** BRIEF **
Find the line containing "text [187, 162, 1053, 227]", then print it and each following line through the end of the records, exactly and with nothing added; leave out any pictures.

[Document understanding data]

****

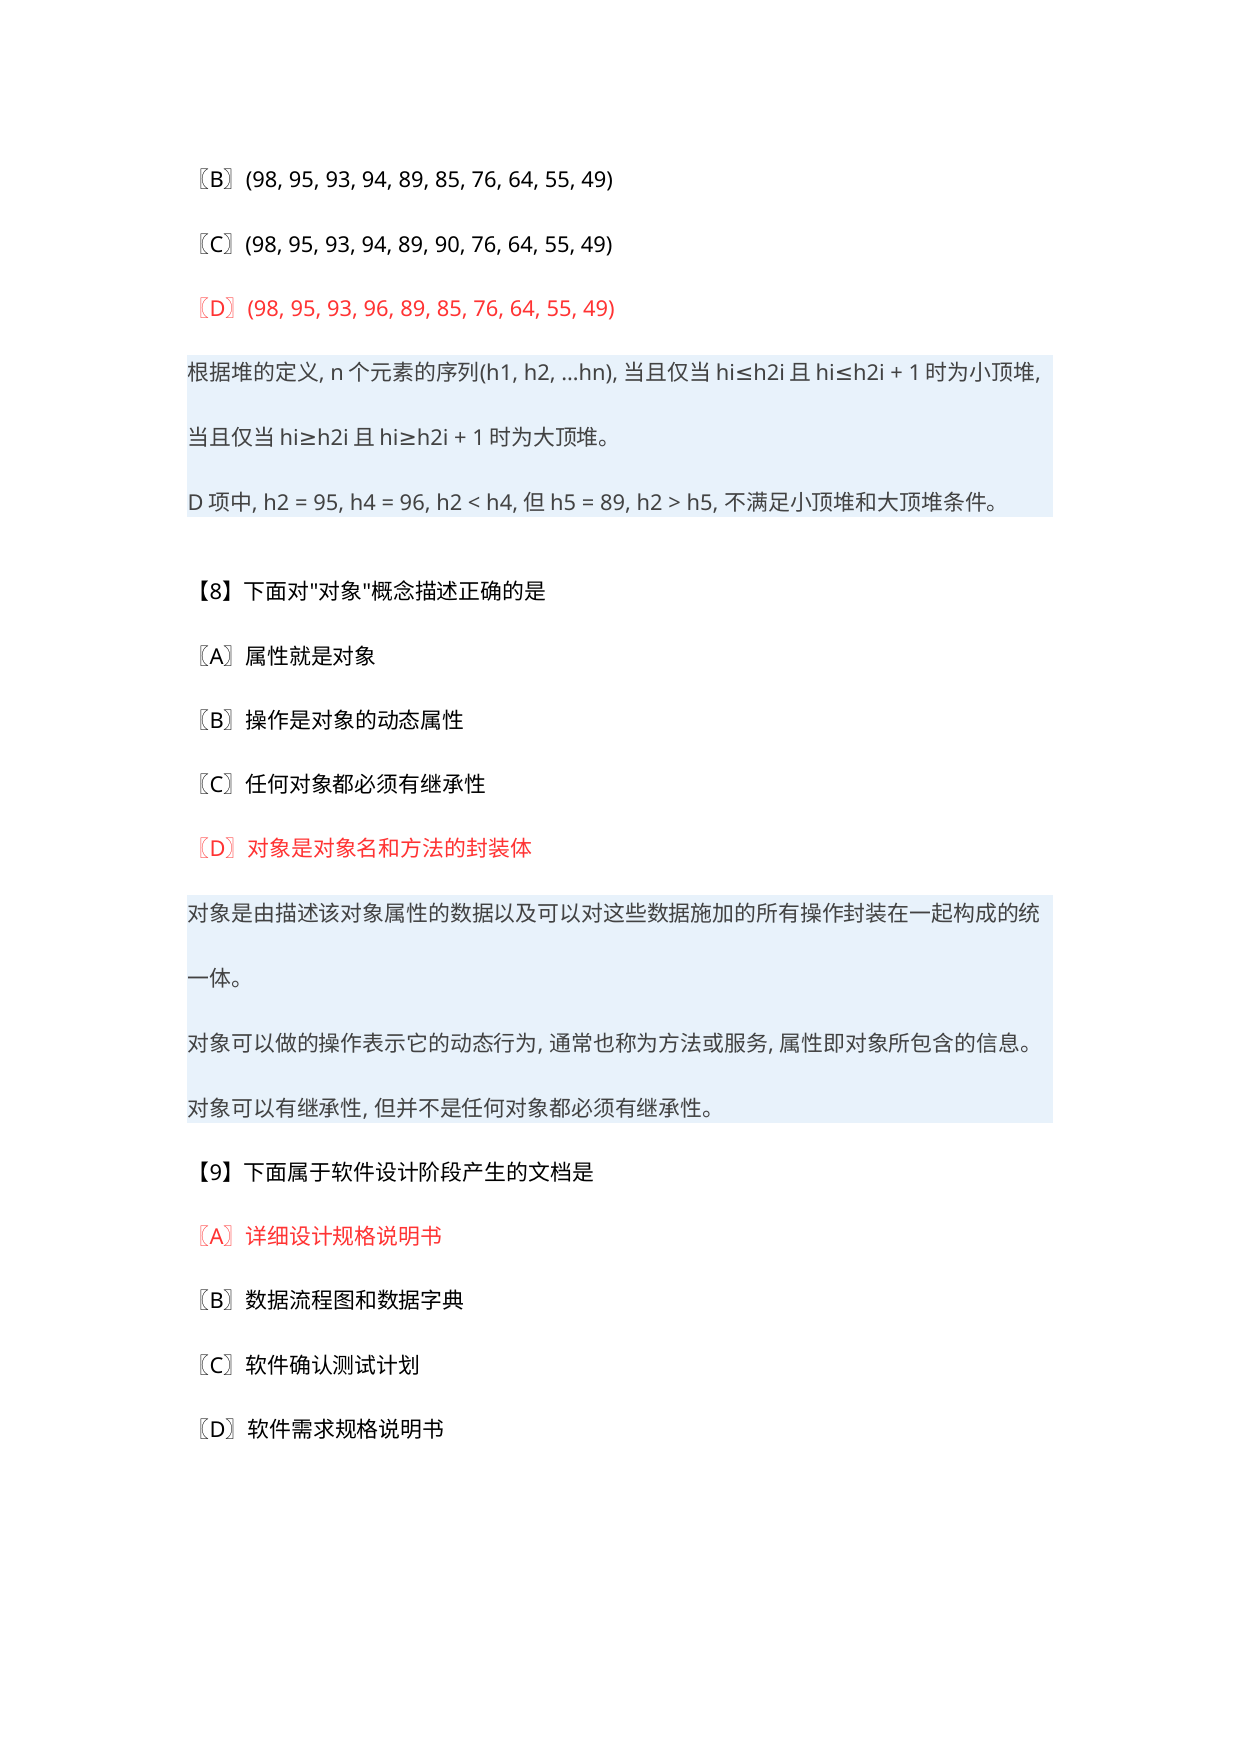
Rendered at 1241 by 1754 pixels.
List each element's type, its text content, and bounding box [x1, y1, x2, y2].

text 〖B〗数据流程图和数据字典 [187, 1283, 1053, 1316]
text 根据堆的定义, n个元素的序列(h1, h2, …hn), 当且仅当hi≤h2i且hi≤h2i + 1时为小顶堆, 当且仅当hi≥h2i且hi≥h2i + 1时为大顶堆。 D项中, h2 = 95, h4 = 96, h2 < h4, 但h5 = 89, h2 > h5, 不满足小顶堆和大顶堆条件。 [187, 355, 1053, 517]
text 〖B〗操作是对象的动态属性 [187, 703, 1053, 735]
text 〖D〗(98, 95, 93, 96, 89, 85, 76, 64, 55, 49) [187, 291, 1053, 323]
text 〖A〗属性就是对象 [187, 638, 1053, 671]
text 〖C〗任何对象都必须有继承性 [187, 767, 1053, 799]
text 〖D〗对象是对象名和方法的封装体 [187, 831, 1053, 864]
text 〖D〗软件需求规格说明书 [187, 1412, 1053, 1444]
text 〖B〗(98, 95, 93, 94, 89, 85, 76, 64, 55, 49) [187, 162, 1053, 194]
text 【9】下面属于软件设计阶段产生的文档是 [187, 1155, 1053, 1187]
text 〖C〗软件确认测试计划 [187, 1347, 1053, 1380]
text 〖C〗(98, 95, 93, 94, 89, 90, 76, 64, 55, 49) [187, 226, 1053, 259]
text 【8】下面对"对象"概念描述正确的是 [187, 574, 1053, 607]
text 对象是由描述该对象属性的数据以及可以对这些数据施加的所有操作封装在一起构成的统一体。 对象可以做的操作表示它的动态行为, 通常也称为方法或服务, 属性即对象所包含的信息。 对象可以有继承性, 但并不是任何对象都必须有继承性。 [187, 895, 1053, 1123]
text 〖A〗详细设计规格说明书 [187, 1219, 1053, 1251]
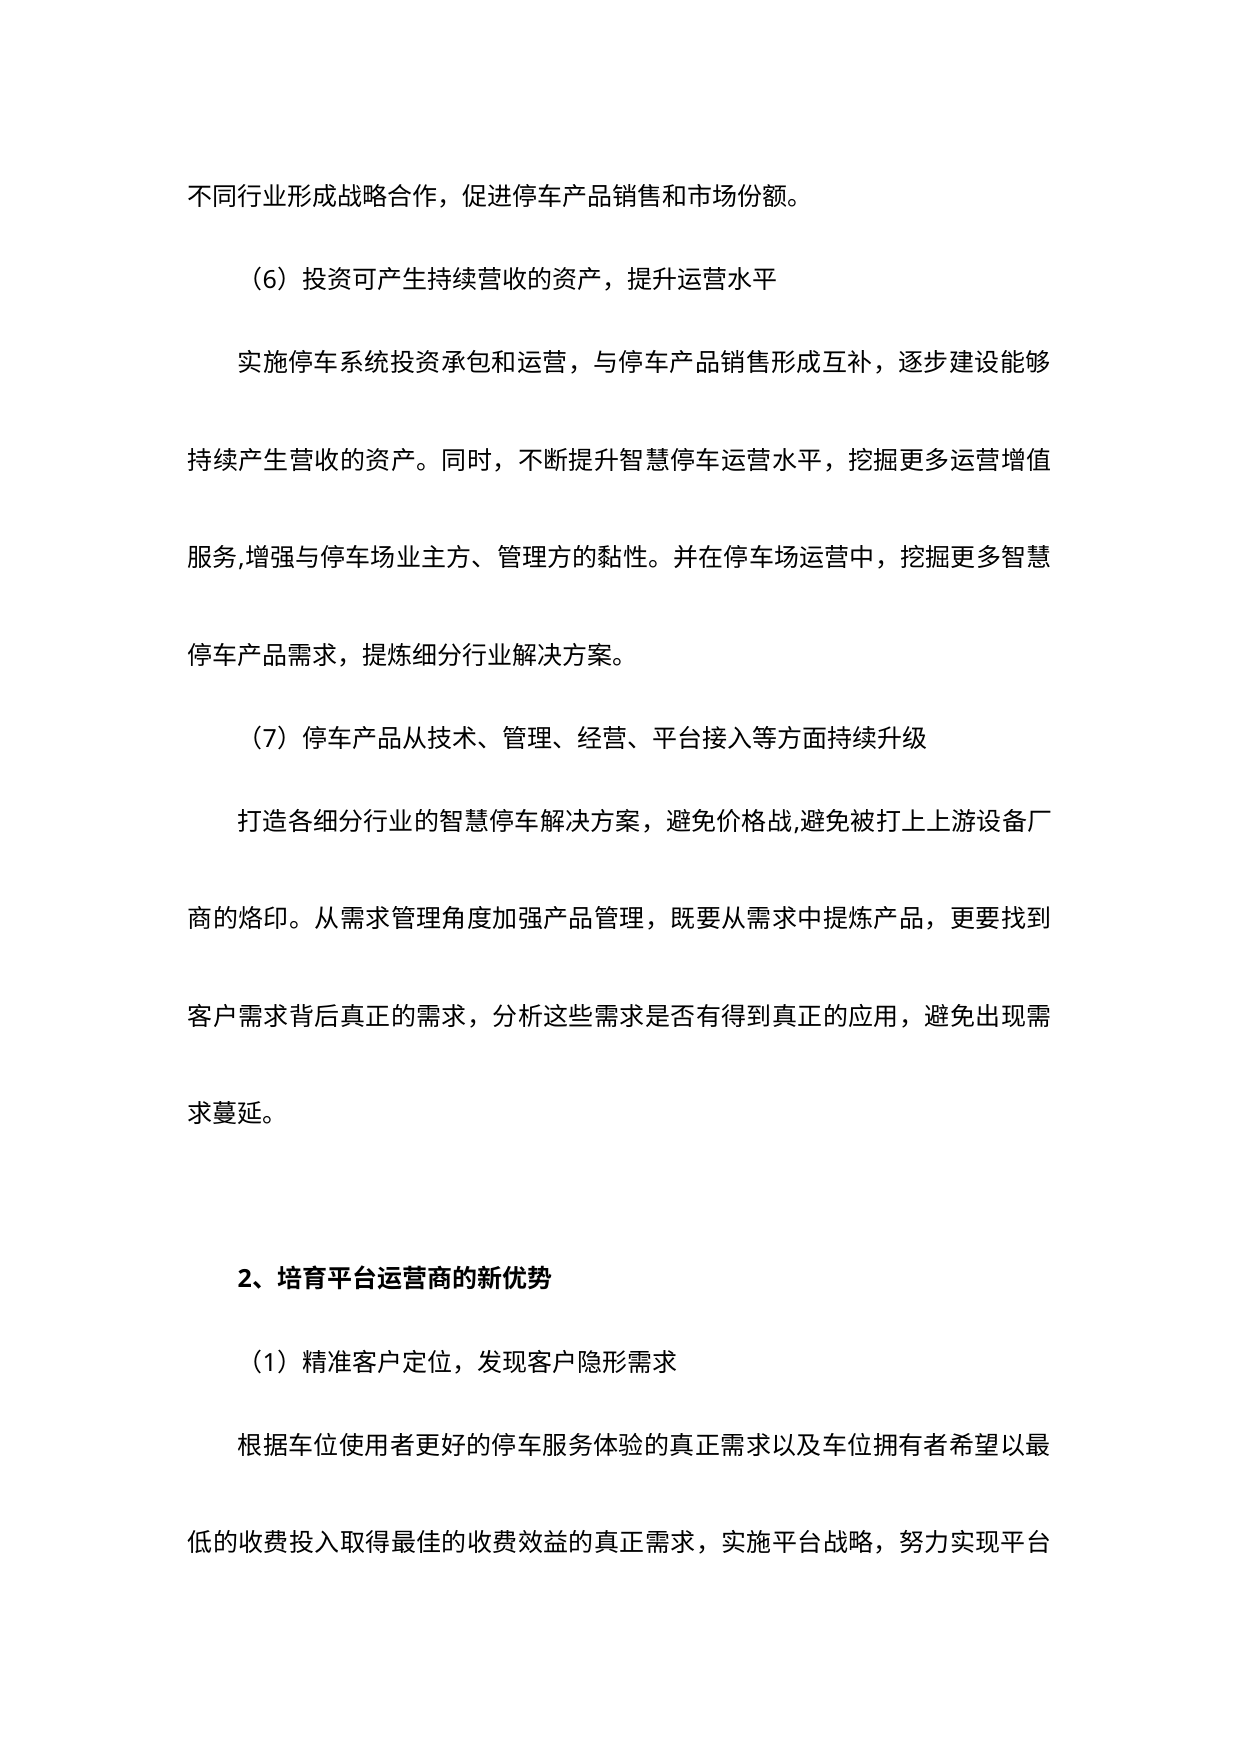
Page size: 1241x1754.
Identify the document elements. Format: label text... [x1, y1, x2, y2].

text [187, 1411, 1053, 1573]
text （7）停车产品从技术、管理、经营、平台接入等方面持续升级 [187, 704, 1053, 769]
text 实施停车系统投资承包和运营，与停车产品销售形成互补，逐步建设能够持续产生营收的资产。同时，不断提升智慧停车运营水平，挖掘更多运营增值服务,增强与停车场业主方、管理方的黏性。并在停车场运营中，挖掘更多智慧停车产品需求，提炼细分行业解决方案。 [187, 328, 1053, 686]
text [187, 162, 1053, 227]
text （6）投资可产生持续营收的资产，提升运营水平 [187, 245, 1053, 310]
text 2、培育平台运营商的新优势 [187, 1244, 1053, 1309]
text 打造各细分行业的智慧停车解决方案，避免价格战,避免被打上上游设备厂商的烙印。从需求管理角度加强产品管理，既要从需求中提炼产品，更要找到客户需求背后真正的需求，分析这些需求是否有得到真正的应用，避免出现需求蔓延。 [187, 787, 1053, 1144]
text （1）精准客户定位，发现客户隐形需求 [187, 1328, 1053, 1393]
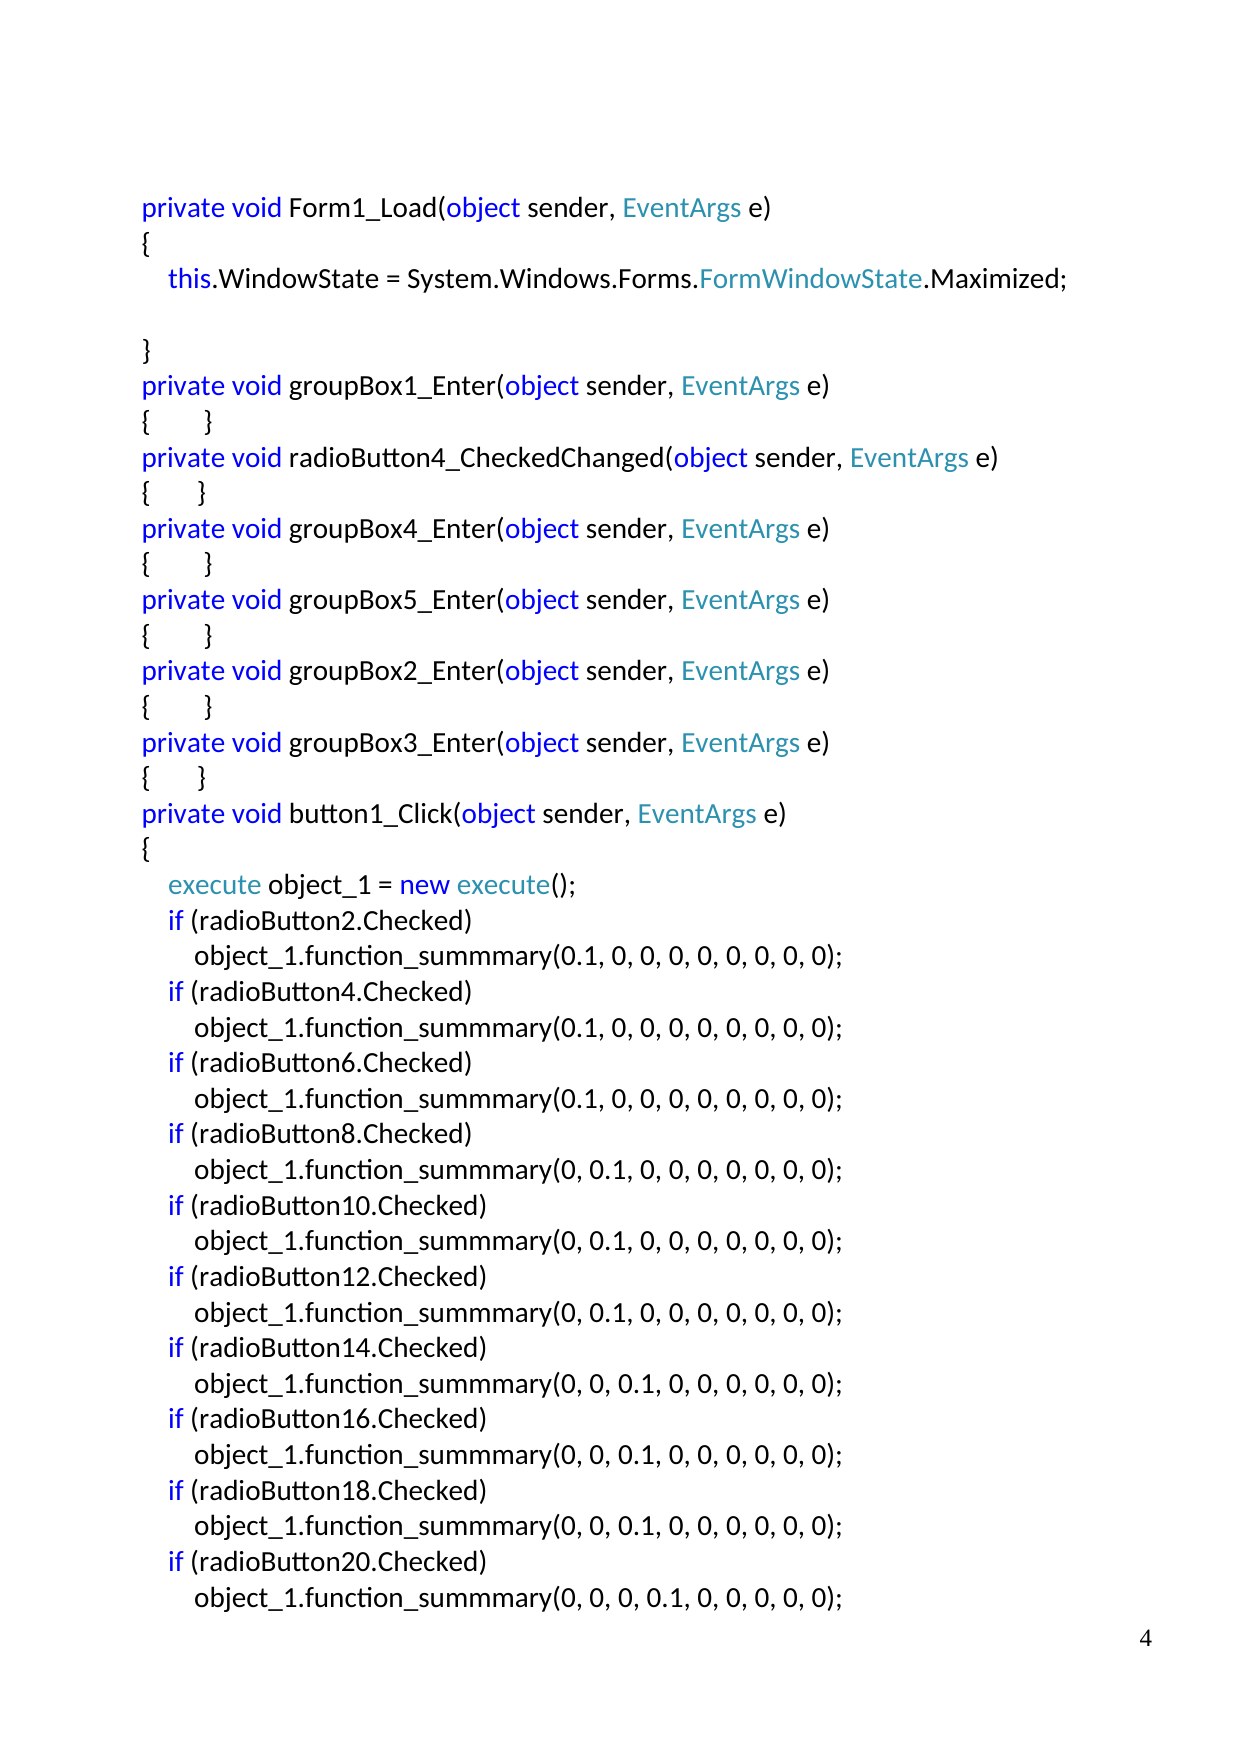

****

** EXERCISE ANSWER **
text [187, 162, 1053, 227]
text （6）投资可产生持续营收的资产，提升运营水平 [187, 245, 1053, 310]
text 2、培育平台运营商的新优势 [187, 1244, 1053, 1309]
text 打造各细分行业的智慧停车解决方案，避免价格战,避免被打上上游设备厂商的烙印。从需求管理角度加强产品管理，既要从需求中提炼产品，更要找到客户需求背后真正的需求，分析这些需求是否有得到真正的应用，避免出现需求蔓延。 [187, 787, 1053, 1144]
text （1）精准客户定位，发现客户隐形需求 [187, 1328, 1053, 1393]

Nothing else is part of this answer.